Every entry below should be repeated exactly; the pictures should not.

Dataset entries:
Segment Open
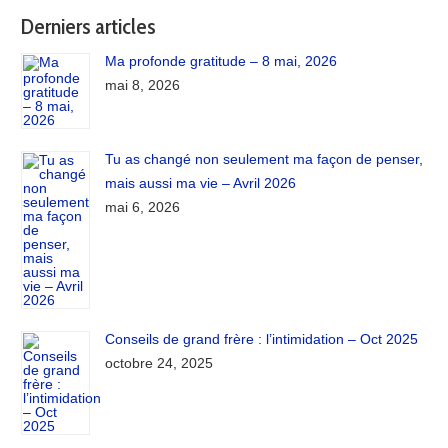
Derniers articles
Ma profonde gratitude – 8 mai, 2026
mai 8, 2026
Tu as changé non seulement ma façon de penser,
mais aussi ma vie – Avril 2026
mai 6, 2026
Conseils de grand frère : l’intimidation – Oct 2025
octobre 24, 2025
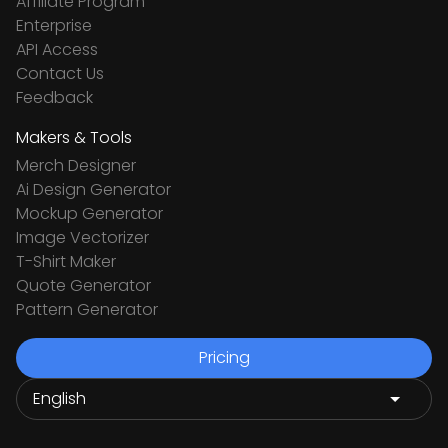
Affiliate Program
Enterprise
API Access
Contact Us
Feedback
Makers & Tools
Merch Designer
Ai Design Generator
Mockup Generator
Image Vectorizer
T-Shirt Maker
Quote Generator
Pattern Generator
Pricing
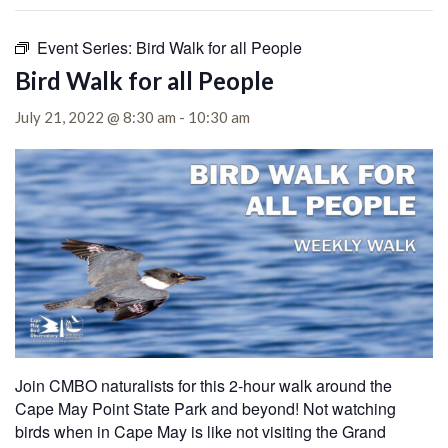
Event Series:
Bird Walk for all People
Bird Walk for all People
July 21, 2022 @ 8:30 am
-
10:30 am
Join CMBO naturalists for this 2-hour walk around the
Cape May Point State Park and beyond! Not watching
birds when in Cape May is like not visiting the Grand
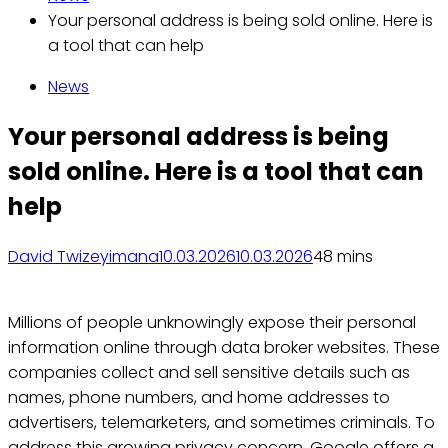
Your personal address is being sold online. Here is
a tool that can help
News
Your personal address is being
sold online. Here is a tool that can
help
David Twizeyimana
10.03.2026
10.03.2026
4
8 mins
Millions of people unknowingly expose their personal
information online through data broker websites. These
companies collect and sell sensitive details such as
names, phone numbers, and home addresses to
advertisers, telemarketers, and sometimes criminals. To
address this growing privacy concern, Google offers a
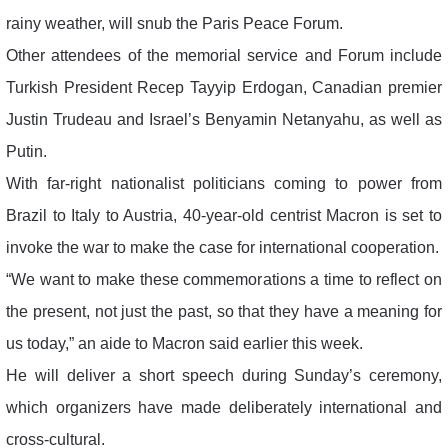
rainy weather, will snub the Paris Peace Forum.
Other attendees of the memorial service and Forum include
Turkish President Recep Tayyip Erdogan, Canadian premier
Justin Trudeau and Israel’s Benyamin Netanyahu, as well as
Putin.
With far-right nationalist politicians coming to power from
Brazil to Italy to Austria, 40-year-old centrist Macron is set to
invoke the war to make the case for international cooperation.
“We want to make these commemorations a time to reflect on
the present, not just the past, so that they have a meaning for
us today,” an aide to Macron said earlier this week.
He will deliver a short speech during Sunday’s ceremony,
which organizers have made deliberately international and
cross-cultural.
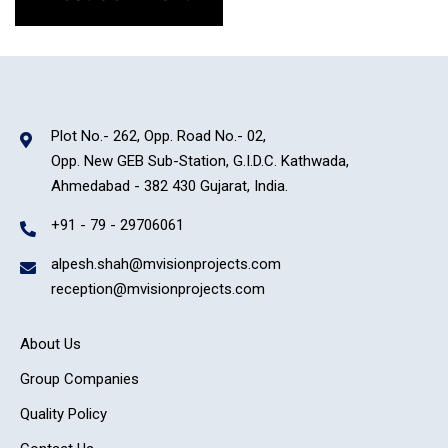
Plot No.- 262, Opp. Road No.- 02,
Opp. New GEB Sub-Station, G.I.D.C. Kathwada,
Ahmedabad - 382 430 Gujarat, India.
+91 - 79 - 29706061
alpesh.shah@mvisionprojects.com
reception@mvisionprojects.com
About Us
Group Companies
Quality Policy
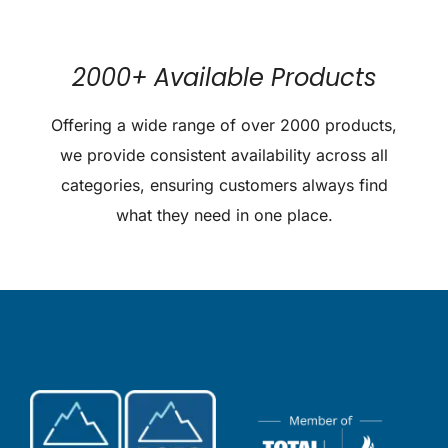
2000+ Available Products
Offering a wide range of over 2000 products,
we provide consistent availability across all
categories, ensuring customers always find
what they need in one place.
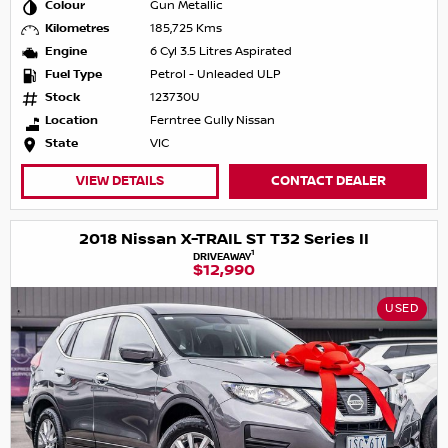
Colour
Gun Metallic
Kilometres
185,725 Kms
Engine
6 Cyl 3.5 Litres Aspirated
Fuel Type
Petrol - Unleaded ULP
Stock
123730U
Location
Ferntree Gully Nissan
State
VIC
VIEW DETAILS
CONTACT DEALER
2018 Nissan X-TRAIL ST T32 Series II
1
DRIVEAWAY
$12,990
USED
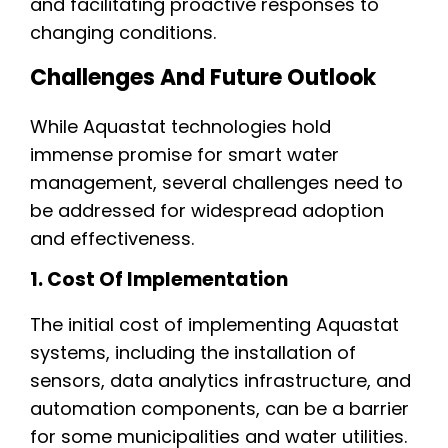
and facilitating proactive responses to
changing conditions.
Challenges And Future Outlook
While Aquastat technologies hold
immense promise for smart water
management, several challenges need to
be addressed for widespread adoption
and effectiveness.
1. Cost Of Implementation
The initial cost of implementing Aquastat
systems, including the installation of
sensors, data analytics infrastructure, and
automation components, can be a barrier
for some municipalities and water utilities.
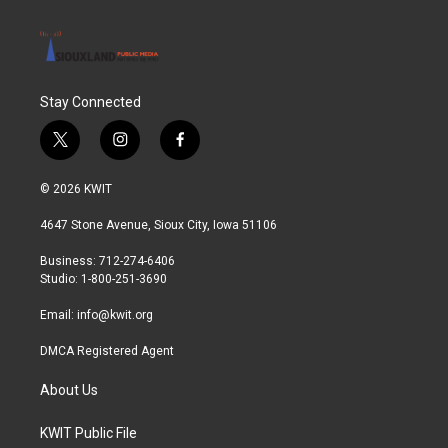
Stay Connected
t
i
f
w
n
a
i
s
c
© 2026 KWIT
t
t
e
t
a
b
4647 Stone Avenue, Sioux City, Iowa 51106
e
g
o
r
r
o
Business: 712-274-6406
a
k
Studio: 1-800-251-3690
m
Email:
info@kwit.org
DMCA Registered Agent
About Us
KWIT Public File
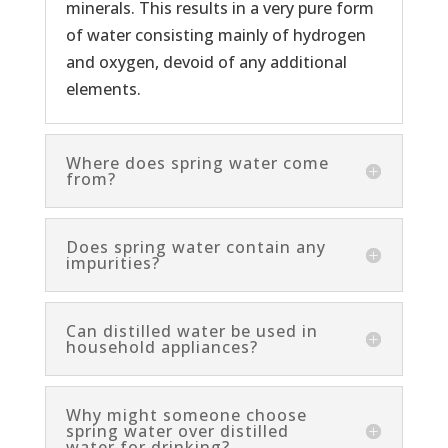
minerals. This results in a very pure form
of water consisting mainly of hydrogen
and oxygen, devoid of any additional
elements.
Where does spring water come
from?
Does spring water contain any
impurities?
Can distilled water be used in
household appliances?
Why might someone choose
spring water over distilled
water for drinking?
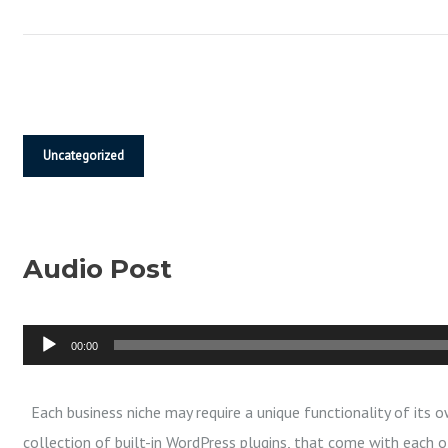
R
Y
N
Uncategorized
E
Audio Post
W
A
00:00
u
d
Each business niche may require a unique functionality of its o
i
collection of built-in WordPress plugins, that come with each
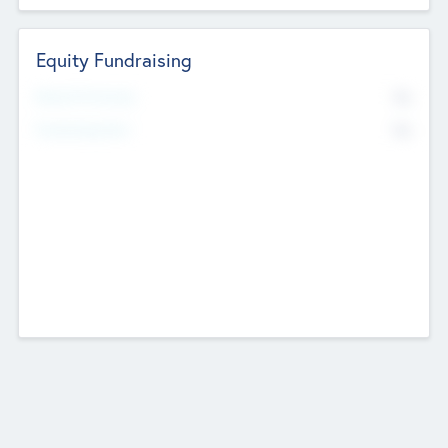
Equity Fundraising
No
Raised Previously
No
Fundraising Now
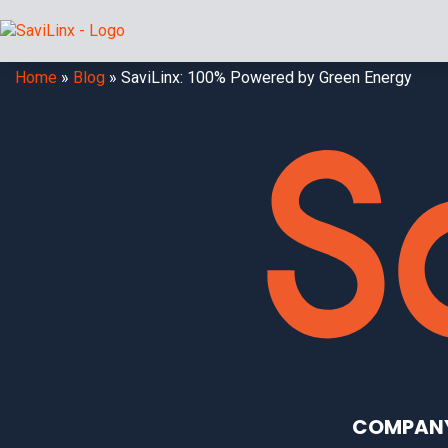
Home
»
Blog
»
SaviLinx: 100% Powered by Green Energy
COMPAN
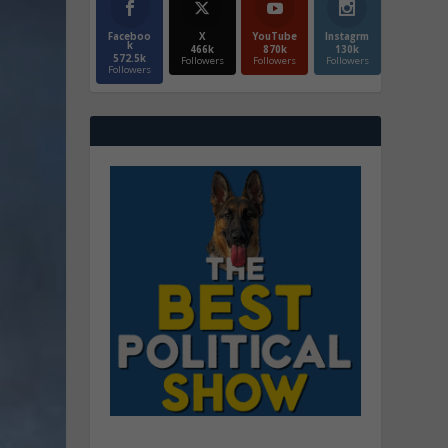
Faceboo
X
YouTube
Instagrm
k
466k
870k
130k
572.5k
Followers
Followers
Followers
Followers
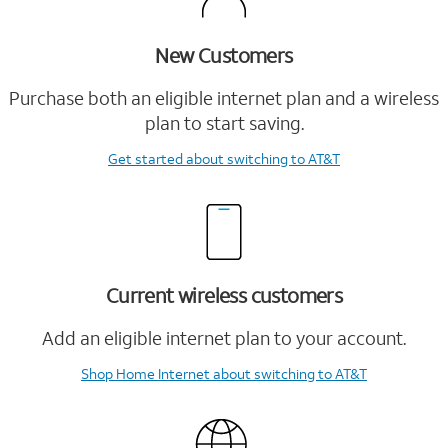
New Customers
Purchase both an eligible internet plan and a wireless
plan to start saving.
Get started
about switching to AT&T
Current wireless customers
Add an eligible internet plan to your account.
Shop Home Internet
about switching to AT&T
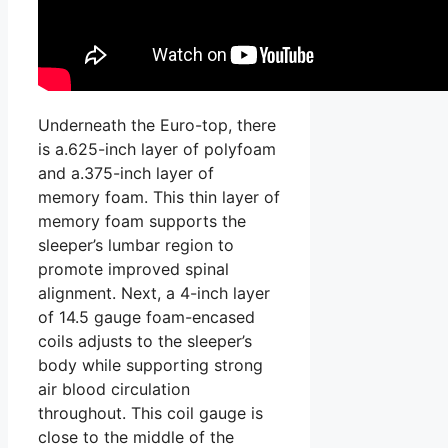
Underneath the Euro-top, there
is a.625-inch layer of polyfoam
and a.375-inch layer of
memory foam. This thin layer of
memory foam supports the
sleeper’s lumbar region to
promote improved spinal
alignment. Next, a 4-inch layer
of 14.5 gauge foam-encased
coils adjusts to the sleeper’s
body while supporting strong
air blood circulation
throughout. This coil gauge is
close to the middle of the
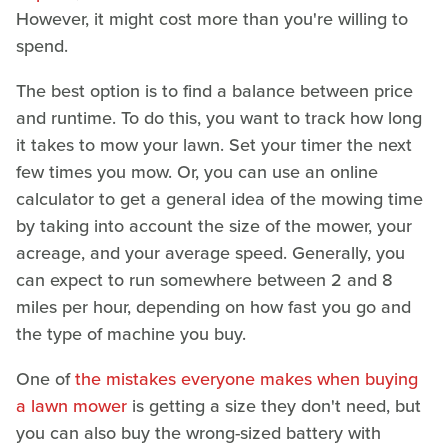
However, it might cost more than you're willing to
spend.
The best option is to find a balance between price
and runtime. To do this, you want to track how long
it takes to mow your lawn. Set your timer the next
few times you mow. Or, you can use an online
calculator to get a general idea of the mowing time
by taking into account the size of the mower, your
acreage, and your average speed. Generally, you
can expect to run somewhere between 2 and 8
miles per hour, depending on how fast you go and
the type of machine you buy.
One of
the mistakes everyone makes when buying
a lawn mower
is getting a size they don't need, but
you can also buy the wrong-sized battery with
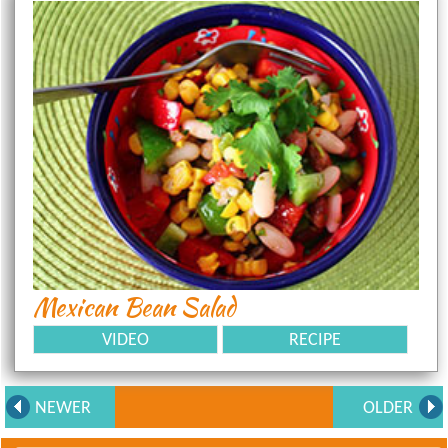
Mexican Bean Salad
VIDEO
RECIPE
NEWER
OLDER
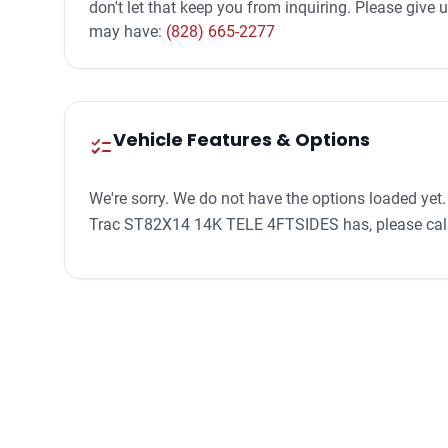
don't let that keep you from inquiring. Please give
may have:
(828) 665-2277
Vehicle Features & Options
checklist
We're sorry. We do not have the options loaded yet.
Trac ST82X14 14K TELE 4FTSIDES has, please cal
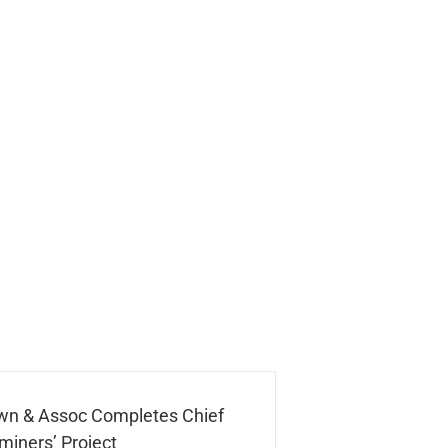
wn & Assoc Completes Chief
miners’ Project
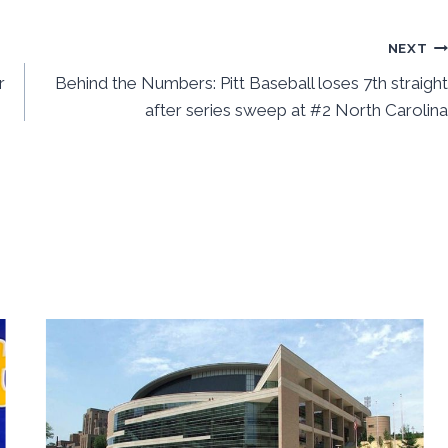
NEXT
r
Behind the Numbers: Pitt Baseball loses 7th straight
after series sweep at #2 North Carolina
Segment Closed
Solved problem:
Derniers articles
Ma profonde gratitude – 8 mai, 2026
mai 8, 2026
Tu as changé non seulement ma façon de penser,
mais aussi ma vie – Avril 2026
mai 6, 2026
Conseils de grand frère : l’intimidation – Oct 2025
octobre 24, 2025
Affiliate Program
Enterprise
API Access
Contact Us
Feedback
Makers & Tools
Merch Designer
Ai Design Generator
Mockup Generator
Image Vectorizer
T-Shirt Maker
Quote Generator
Pattern Generator
Pricing
Event Series:
Bird Walk for all People
Bird Walk for all People
July 21, 2022 @ 8:30 am
-
10:30 am
Join CMBO naturalists for this 2-hour walk around the
Cape May Point State Park and beyond! Not watching
birds when in Cape May is like not visiting the Grand
Your personal address is being sold online. Here is
a tool that can help
News
Your personal address is being
sold online. Here is a tool that can
help
David Twizeyimana
10.03.2026
10.03.2026
4
8 mins
Millions of people unknowingly expose their personal
information online through data broker websites. These
companies collect and sell sensitive details such as
names, phone numbers, and home addresses to
advertisers, telemarketers, and sometimes criminals. To
address this growing privacy concern, Google offers a
rainy weather, will snub the Paris Peace Forum.
Other attendees of the memorial service and Forum include
Turkish President Recep Tayyip Erdogan, Canadian premier
Justin Trudeau and Israel’s Benyamin Netanyahu, as well as
Putin.
With far-right nationalist politicians coming to power from
Brazil to Italy to Austria, 40-year-old centrist Macron is set to
invoke the war to make the case for international cooperation.
“We want to make these commemorations a time to reflect on
the present, not just the past, so that they have a meaning for
us today,” an aide to Macron said earlier this week.
He will deliver a short speech during Sunday’s ceremony,
which organizers have made deliberately international and
cross-cultural.
Plot No.- 262, Opp. Road No.- 02,
Opp. New GEB Sub-Station, G.I.D.C. Kathwada,
Ahmedabad - 382 430 Gujarat, India.
+91 - 79 - 29706061
alpesh.shah@mvisionprojects.com
reception@mvisionprojects.com
About Us
Group Companies
Quality Policy
2000+ Available Products
Offering a wide range of over 2000 products,
we provide consistent availability across all
categories, ensuring customers always find
what they need in one place.
Colour
Gun Metallic
Kilometres
185,725 Kms
Engine
6 Cyl 3.5 Litres Aspirated
Fuel Type
Petrol - Unleaded ULP
Stock
123730U
Location
Ferntree Gully Nissan
State
VIC
VIEW DETAILS
CONTACT DEALER
2018 Nissan X-TRAIL ST T32 Series II
1
DRIVEAWAY
$12,990
USED
and facilitating proactive responses to
changing conditions.
Challenges And Future Outlook
While Aquastat technologies hold
immense promise for smart water
management, several challenges need to
be addressed for widespread adoption
and effectiveness.
1. Cost Of Implementation
The initial cost of implementing Aquastat
systems, including the installation of
sensors, data analytics infrastructure, and
automation components, can be a barrier
for some municipalities and water utilities.
Stay Connected
t
i
f
w
n
a
i
s
c
© 2026 KWIT
t
t
e
t
a
b
4647 Stone Avenue, Sioux City, Iowa 51106
e
g
o
r
r
o
Business: 712-274-6406
a
k
Studio: 1-800-251-3690
m
Email:
info@kwit.org
DMCA Registered Agent
About Us
KWIT Public File
minerals. This results in a very pure form
of water consisting mainly of hydrogen
and oxygen, devoid of any additional
elements.
Where does spring water come
from?
Does spring water contain any
impurities?
Can distilled water be used in
household appliances?
Why might someone choose
spring water over distilled
water for drinking?
R
Y
N
Uncategorized
E
Audio Post
W
A
00:00
u
d
Each business niche may require a unique functionality of its o
i
collection of built-in WordPress plugins, that come with each
Equity Fundraising
No
Raised Previously
No
Fundraising Now
Home
»
Blog
»
SaviLinx: 100% Powered by Green Energy
COMPAN
Faceboo
X
YouTube
Instagrm
k
466k
870k
130k
572.5k
Followers
Followers
Followers
Followers
New Customers
Purchase both an eligible internet plan and a wireless
plan to start saving.
Get started
about switching to AT&T
Current wireless customers
Add an eligible internet plan to your account.
Shop Home Internet
about switching to AT&T
Underneath the Euro-top, there
is a.625-inch layer of polyfoam
and a.375-inch layer of
memory foam. This thin layer of
memory foam supports the
sleeper’s lumbar region to
promote improved spinal
alignment. Next, a 4-inch layer
of 14.5 gauge foam-encased
coils adjusts to the sleeper’s
body while supporting strong
air blood circulation
throughout. This coil gauge is
close to the middle of the
However, it might cost more than you're willing to
spend.
The best option is to find a balance between price
and runtime. To do this, you want to track how long
it takes to mow your lawn. Set your timer the next
few times you mow. Or, you can use an online
calculator to get a general idea of the mowing time
by taking into account the size of the mower, your
acreage, and your average speed. Generally, you
can expect to run somewhere between 2 and 8
miles per hour, depending on how fast you go and
the type of machine you buy.
One of
the mistakes everyone makes when buying
a lawn mower
is getting a size they don't need, but
you can also buy the wrong-sized battery with
Mexican Bean Salad
VIDEO
RECIPE
NEWER
OLDER
don't let that keep you from inquiring. Please give
may have:
(828) 665-2277
Vehicle Features & Options
checklist
We're sorry. We do not have the options loaded yet.
Trac ST82X14 14K TELE 4FTSIDES has, please cal
wn & Assoc Completes Chief
miners’ Project
NEXT
r
Behind the Numbers: Pitt Baseball loses 7th straight
after series sweep at #2 North Carolina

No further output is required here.